Psoriasis is a very common dermatologic disease which affects up to 1 - 2% of the world's population. Psoriasis is a chronic inflammatory skin disorder characterized by erythematous clinically, sharply demarcated papules and rounded plaques, covered by silvery micaceous scale. Traumatized areas often develop lesions of psoriasis (This is also known as Koebner or isomorphic phenomenon). The skin lesions of psoriasis are variably pruritic. Additionally, other external factors may exacerbate psoriasis including infections, stress, and medications (lithium, beta blockers).
Some known facts about Psoriasis
Psoriasis is a common, chronic, inflammatory skin disease,
The cause of Psoriasis is unknown.
It is usually found on the scalp, elbows, knees, chest and the lower back.
It is rarity to find Psoriasis on the face and it can spread by irritation.
The main problem is that the skin grows too rapidly in some places on the body, forming a silvery scale over thick patches which become inflamed and red.
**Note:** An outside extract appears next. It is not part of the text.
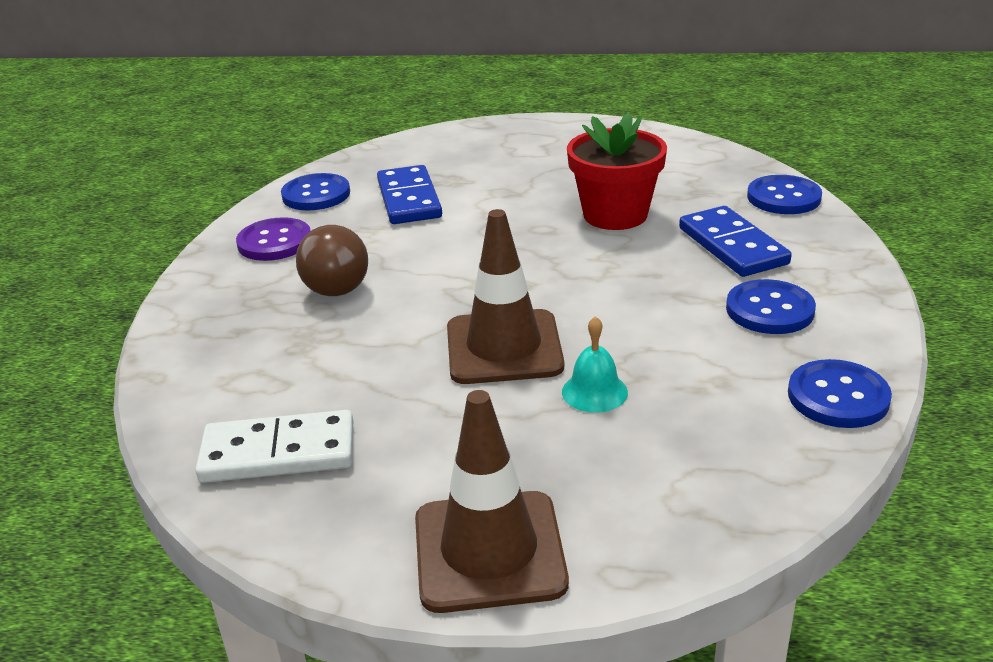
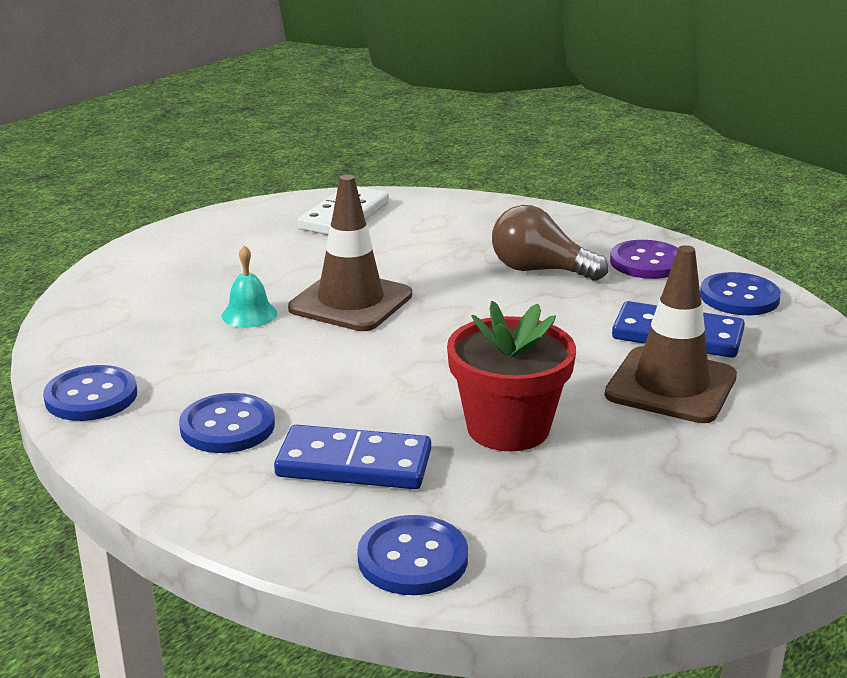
camera: 120 degrees right, 5 degrees down
brown traffic cone [415,390,569,613] -> brown traffic cone moved to [605,245,737,423]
The scalp is badly affected and the scaling gives rise to hard lumps and very flaky dandruff. Patches of Psoriasis develop over areas where the skin is frequently knocked or has been injured in grazes, cuts and operation scars.
Does psoriasis affect the normal life of the sufferer?
For the most part, people with psoriasis function normally. Psoriasis is often misunderstood by the public, which can make social interactions difficult. Sometimes people experience low self-esteem because of the psoriasis. This may lead to emotional reactions such as anxiety, anger, embarrassment and depression. Psoriasis can affect the type of work people do if it is visible.
Who are prone to psoriasis?
People with psoriasis are frequently diagnosed at an early age, usually between ages 15 and 35. About three-quarters of people with psoriasis will be diagnosed before age 40. In many cases, psoriasis appears in childhood. This is referred to as juvenile psoriasis.
How to treat psoriasis?
Dermatologists say that one of the most effective ways to stop itching and itching desire is to treat the psoriasis. The itching usually disappears when the psoriasis clears. In the interim, the following can curb the itch:
Moisturize - Moisturizing, especially after bathing, can help relieve the dry skin that causes itching.
Soak in a warm oatmeal bath - This relieves itching for some people. A dermatologist can recommend an appropriate oatmeal-bath preparation.
Apply a cold compress - Applying a cold compress can reduce inflammation and lessen the desire to scratch.
Apply a menthol based ointment or topical steroid. These can help manage the itch until the psoriasis clears.